- Activities -
(1) Answer these questions using the Duffy's Cut passage:
(a) Who removed the official record of the deaths from the vaults of the Pennsylvania Railroad?
(b) On what date was the Pennsylvania state historical marker dedicated near the site?
(c) On what date were the first human bones unearthed?
(2) Replace "Irish Catholics" with "Irish laborers" in the Duffy's Cut passage from "Immigrants generally and" to "of Immaculata University.", and give that part of the text in full.

***** Quoted passage

Immigrants generally and Irish Catholics specifically were often viewed by the owners and managers of railroad and coal mining companies as expendable components, and by Anglo-Germanic Americans as unwholesome and even dangerous.

Official record of the deaths at Duffy's Cut remained locked in the vaults of the Pennsylvania Railroad (PRR) until Joseph Tripican, a secretary to a former PRR president, removed them after the company's bankruptcy in 1970. In the 1990s, one of Tripican's grandsons, Reverend Dr. Frank Watson, discovered the papers in a file and began to research the history with his brother Dr. William Watson, Professor of History, and adjunct professors Earl Schandelmeier and John Ahtes of Immaculata University.

On June 18, 2004, a Pennsylvania state historical marker was dedicated near the site. The text of the marker reads, "Nearby is the mass grave of fifty-seven Irish immigrant workers who died in August, 1832, of cholera. They had recently arrived in the United States and were employed by a construction contractor, named Duffy, for the Philadelphia and Columbia Railroad. Prejudice against Irish Catholics contributed to the denial of care to the workers. Their illness and death typified the hazards faced by many 19th century immigrant industrial workers."

In August 2004, the site began undergoing archaeological excavation by a research team headed by Dr. William Watson from Immaculata University, Rev. Dr. Frank Watson, Earl Schandelmeier, and John Ahtes. The Duffy's Cut Project team consisted of four primary members, William Watson, Frank Watson, John Ahtes (who died in 2010) and Earl Schandelmeier at Immaculata University. On March 20, 2009, the first human bones were unearthed by researchers Robert Frank and Patrick Barry, consisting of two skulls, six teeth and eighty other bones. The researchers announced their discovery on March 24, 2009. Bone expert Janet Monge was included in the analysis of skeletal remains.

On March 9, 2012, the remains of five men and one woman from those who died at Duffy's Cut Shanty Town were laid to rest with a religious service at West Laurel Hill Cemetery in Bala Cynwyd, Pennsylvania. The men and woman were unearthed by researchers from Immaculata University at the location of the Shanty Town near an Amtrak railroad line in Pennsylvania. A sixth body was recovered and identified as John Ruddy from Inishowen, County Donegal; his remains were returned to Ireland for reburial there. In 2013 the remains of Catherine Burns of County Tyrone who died in Duffy's Cut in 1832 were reburied in Ireland in 2015 Excavation of the deep burial site was halted when Amtrak, which owns the land, would not issue permits for additional digging because of the site's proximity to the railroad tracks.

**********
***** Given records

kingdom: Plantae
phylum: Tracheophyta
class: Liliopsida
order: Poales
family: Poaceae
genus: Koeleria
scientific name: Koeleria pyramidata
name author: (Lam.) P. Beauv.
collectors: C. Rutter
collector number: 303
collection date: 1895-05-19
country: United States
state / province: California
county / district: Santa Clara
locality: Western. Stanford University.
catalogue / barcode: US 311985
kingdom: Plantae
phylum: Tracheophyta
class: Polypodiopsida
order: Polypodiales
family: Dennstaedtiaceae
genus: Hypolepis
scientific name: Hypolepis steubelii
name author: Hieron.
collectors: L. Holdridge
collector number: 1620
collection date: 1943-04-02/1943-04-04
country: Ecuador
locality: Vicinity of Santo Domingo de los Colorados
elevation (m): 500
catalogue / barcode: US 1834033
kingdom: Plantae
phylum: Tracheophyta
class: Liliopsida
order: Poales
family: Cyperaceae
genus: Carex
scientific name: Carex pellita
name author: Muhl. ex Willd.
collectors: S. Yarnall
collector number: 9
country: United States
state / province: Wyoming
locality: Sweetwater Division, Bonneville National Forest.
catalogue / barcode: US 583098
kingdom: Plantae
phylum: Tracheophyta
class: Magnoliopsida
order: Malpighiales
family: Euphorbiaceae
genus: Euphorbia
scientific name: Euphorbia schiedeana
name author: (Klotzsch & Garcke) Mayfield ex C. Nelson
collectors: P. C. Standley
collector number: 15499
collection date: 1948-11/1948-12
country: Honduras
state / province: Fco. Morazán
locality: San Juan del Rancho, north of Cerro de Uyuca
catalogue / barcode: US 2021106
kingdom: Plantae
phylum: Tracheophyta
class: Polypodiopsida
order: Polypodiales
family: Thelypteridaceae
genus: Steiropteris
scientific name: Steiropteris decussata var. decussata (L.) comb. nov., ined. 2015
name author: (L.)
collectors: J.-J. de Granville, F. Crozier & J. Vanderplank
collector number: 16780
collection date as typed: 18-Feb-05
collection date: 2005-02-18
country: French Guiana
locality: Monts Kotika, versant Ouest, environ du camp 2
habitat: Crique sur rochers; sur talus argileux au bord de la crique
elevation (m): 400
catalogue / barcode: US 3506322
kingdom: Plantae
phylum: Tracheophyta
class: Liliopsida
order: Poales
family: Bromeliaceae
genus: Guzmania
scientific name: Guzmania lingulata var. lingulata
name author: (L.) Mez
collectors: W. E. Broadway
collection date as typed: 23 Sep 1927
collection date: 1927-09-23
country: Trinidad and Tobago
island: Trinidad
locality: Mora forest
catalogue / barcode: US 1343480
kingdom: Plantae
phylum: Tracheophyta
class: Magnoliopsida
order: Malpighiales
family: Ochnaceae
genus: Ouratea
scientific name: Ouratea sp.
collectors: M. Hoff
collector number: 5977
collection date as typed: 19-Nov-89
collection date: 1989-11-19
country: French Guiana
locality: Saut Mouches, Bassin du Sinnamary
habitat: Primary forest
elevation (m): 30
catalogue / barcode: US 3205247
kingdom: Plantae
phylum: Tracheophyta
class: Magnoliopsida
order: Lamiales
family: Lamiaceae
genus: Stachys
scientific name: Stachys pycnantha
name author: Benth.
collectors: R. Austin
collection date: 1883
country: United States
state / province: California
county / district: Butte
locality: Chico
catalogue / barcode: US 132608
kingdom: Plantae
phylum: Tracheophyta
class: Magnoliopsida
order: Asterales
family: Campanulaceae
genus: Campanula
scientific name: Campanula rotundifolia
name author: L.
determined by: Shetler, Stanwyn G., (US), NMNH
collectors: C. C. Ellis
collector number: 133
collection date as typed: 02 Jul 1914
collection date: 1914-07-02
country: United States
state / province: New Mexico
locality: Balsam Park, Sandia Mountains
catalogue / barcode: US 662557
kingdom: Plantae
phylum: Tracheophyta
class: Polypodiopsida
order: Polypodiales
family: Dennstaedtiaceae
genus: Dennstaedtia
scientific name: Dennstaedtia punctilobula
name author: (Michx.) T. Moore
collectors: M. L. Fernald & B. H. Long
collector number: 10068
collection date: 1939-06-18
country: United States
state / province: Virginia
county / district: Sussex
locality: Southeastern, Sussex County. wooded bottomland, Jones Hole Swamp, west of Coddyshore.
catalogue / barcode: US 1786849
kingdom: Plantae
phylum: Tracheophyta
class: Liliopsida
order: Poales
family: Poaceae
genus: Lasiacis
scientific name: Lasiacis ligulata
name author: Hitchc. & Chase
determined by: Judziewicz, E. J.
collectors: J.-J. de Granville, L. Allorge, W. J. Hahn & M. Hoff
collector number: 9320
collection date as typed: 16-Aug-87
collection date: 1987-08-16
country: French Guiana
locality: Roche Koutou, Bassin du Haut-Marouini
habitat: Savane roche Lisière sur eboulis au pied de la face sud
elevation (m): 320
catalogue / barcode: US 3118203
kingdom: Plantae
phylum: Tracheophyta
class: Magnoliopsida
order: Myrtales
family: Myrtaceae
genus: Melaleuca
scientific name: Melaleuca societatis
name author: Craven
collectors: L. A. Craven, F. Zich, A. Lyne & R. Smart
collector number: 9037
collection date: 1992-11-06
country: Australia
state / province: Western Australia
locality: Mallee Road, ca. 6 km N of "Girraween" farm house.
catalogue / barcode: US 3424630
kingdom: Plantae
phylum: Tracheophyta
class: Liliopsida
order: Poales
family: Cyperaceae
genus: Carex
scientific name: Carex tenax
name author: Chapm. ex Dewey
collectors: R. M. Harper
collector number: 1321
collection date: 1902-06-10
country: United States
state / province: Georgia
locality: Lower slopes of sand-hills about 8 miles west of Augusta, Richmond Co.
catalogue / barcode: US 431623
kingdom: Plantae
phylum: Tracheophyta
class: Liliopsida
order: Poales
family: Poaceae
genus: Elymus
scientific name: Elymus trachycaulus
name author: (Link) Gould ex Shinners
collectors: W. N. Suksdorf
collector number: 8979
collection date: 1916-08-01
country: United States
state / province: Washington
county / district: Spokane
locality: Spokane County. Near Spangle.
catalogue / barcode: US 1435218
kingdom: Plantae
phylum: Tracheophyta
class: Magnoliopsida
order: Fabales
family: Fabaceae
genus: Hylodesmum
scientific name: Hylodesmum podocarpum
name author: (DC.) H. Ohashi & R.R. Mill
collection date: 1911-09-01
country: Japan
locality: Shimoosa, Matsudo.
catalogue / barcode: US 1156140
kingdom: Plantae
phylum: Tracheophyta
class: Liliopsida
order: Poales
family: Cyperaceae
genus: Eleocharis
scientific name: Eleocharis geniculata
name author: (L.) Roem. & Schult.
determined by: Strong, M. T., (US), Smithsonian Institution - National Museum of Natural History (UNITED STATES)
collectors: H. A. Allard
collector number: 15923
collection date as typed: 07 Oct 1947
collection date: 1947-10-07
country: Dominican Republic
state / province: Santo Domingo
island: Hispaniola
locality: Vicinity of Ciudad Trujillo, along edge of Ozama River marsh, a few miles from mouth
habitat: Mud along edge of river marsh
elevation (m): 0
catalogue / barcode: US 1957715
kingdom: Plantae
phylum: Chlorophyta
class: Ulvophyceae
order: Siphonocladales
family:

**********

- List of answers -
(1)
(a) Joseph Tripican
(b) June 18, 2004
(c) March 20, 2009

(2)
Immigrants generally and Irish laborers specifically were often viewed by the owners and managers of railroad and coal mining companies as expendable components, and by Anglo-Germanic Americans as unwholesome and even dangerous.

Official record of the deaths at Duffy's Cut remained locked in the vaults of the Pennsylvania Railroad (PRR) until Joseph Tripican, a secretary to a former PRR president, removed them after the company's bankruptcy in 1970. In the 1990s, one of Tripican's grandsons, Reverend Dr. Frank Watson, discovered the papers in a file and began to research the history with his brother Dr. William Watson, Professor of History, and adjunct professors Earl Schandelmeier and John Ahtes of Immaculata University.